Meet the people defending trade
It needs a robust defense in this era
Fastball's catchy song "The Way" is about a real-life tragedy
Which certainly tempers the story a bit
Not, as some on Twitter have mistyped, "Independance" Day. Though it might be fun to see whether anyone could do justice to the Declaration of Independence in the form of interpretive dance.
July 3, 2018
Senate Intelligence Committee concludes that Russia really did try to influence the 2016 election
There's no (reasonably) denying Russian efforts to influence the 2016 election. There's no (reasonably) denying they're trying the same in 2018. And 2020. And 2022. There's no (reasonably) denying that other states and non-state actors are trying, too.
Boring politics are good politics
The three key attributes of a good political leader: Curiosity, competence, and humility. (It's that third one that keeps things the right degree of boring.)
Syrian government wants 5.6 million refugees to come back
To go back would take an act of extraordinary faith in a government that hasn't earned it
Why are people torching their credibility?
Commentators like Brit Hume are seeking to argue that certain principled conservatives who stood against the election of Donald Trump are now "standing on a shrinking sliver of ground". After Charlottesville, family separations, and a nascent trade war with Canada...if you still think that people like Tim Miller are the problem, then you're the one missing the point.
A heart-wrenching attack in Idaho
A refugee child was killed at her own birthday party. As one resident put it, "I felt how defenseless those kids were, and how their parents felt they couldn't protect them in those moments."
China is trying to drive a wedge between the US and Europe
The Chinese government is making opportunistic use of President Trump's indefensible trade aggression to try to wedge the US away from historic allies in Europe. It's an opportunistic tactic in service of a very long-term strategy.
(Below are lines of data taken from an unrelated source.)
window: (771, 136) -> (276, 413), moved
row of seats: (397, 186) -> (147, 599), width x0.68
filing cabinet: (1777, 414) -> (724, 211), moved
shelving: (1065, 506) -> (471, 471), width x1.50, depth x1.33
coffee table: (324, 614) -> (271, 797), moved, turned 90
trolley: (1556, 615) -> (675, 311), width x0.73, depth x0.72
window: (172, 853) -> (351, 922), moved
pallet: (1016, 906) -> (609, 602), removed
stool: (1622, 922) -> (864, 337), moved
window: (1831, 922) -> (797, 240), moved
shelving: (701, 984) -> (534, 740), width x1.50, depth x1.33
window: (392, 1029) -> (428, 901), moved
As Dwight Eisenhower put it: "So we are persuaded by necessity and by belief that the strength of all free peoples lies in unity; their danger, in discord."
Technology is only as good as the people using it
Nebraska State Patrol uses FLIR technology to find and rescue a man who got lost and disoriented in a corn field
Most photos of fireworks are overrated, but not this one
A spectacular shot of downtown Des Moines
July 2, 2018
"National security" isn't a blank check to do stupid things
Tom Nichols: "This is not a serious appeal to national security, but an attempt to use a magical incantation to shut off debate and dissent."
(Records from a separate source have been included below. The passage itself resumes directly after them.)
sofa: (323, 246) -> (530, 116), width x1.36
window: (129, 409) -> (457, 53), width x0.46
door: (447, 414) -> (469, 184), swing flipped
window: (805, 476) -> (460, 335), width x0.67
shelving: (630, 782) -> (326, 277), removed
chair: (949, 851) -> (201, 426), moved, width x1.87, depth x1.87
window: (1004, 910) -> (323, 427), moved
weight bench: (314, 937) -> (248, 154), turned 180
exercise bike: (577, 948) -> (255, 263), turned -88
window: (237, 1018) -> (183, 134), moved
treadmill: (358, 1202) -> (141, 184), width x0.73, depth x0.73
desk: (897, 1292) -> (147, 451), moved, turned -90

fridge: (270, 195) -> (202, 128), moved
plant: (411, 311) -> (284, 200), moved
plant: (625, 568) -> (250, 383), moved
"There is no failsafe...There is, in fact, only us."
The people who think there's nothing to lose by putting a wrecking ball to the world order, to the function of the Federal government, or to the classic notions of civility that make the country function? They are sorely misguided. As Eisenhower put it, "[W]e view our Nation's strength and security as a trust upon which rests the hope of free men everywhere."
Unless you type slower than 20 words per minute...
...there's really no excuse for non-standard abbreviations.
Protectionism, no matter what?
The Commerce Secretary says the President isn't going to alter course on his trade war against the world, no matter what the stock-market reaction. Putting aside for a moment that the stock market isn't the economy and the economy isn't the stock market, the real worry here is that, as the economic consequences of bad trade policies mount, the President will not only "not be deterred"...he'll double down. Because that's what he does when backed into a corner: He always doubles down. As even Canada retaliates against our nonsensical policies, one doesn't need to begrudge those who wanted to believe the President when he promised that trade wars would be easy to win. He's a masterful self-promoter, and people have been buying what he's been selling. But it's time to tell the emperor that he's naked: Trump's trade wars are stupid.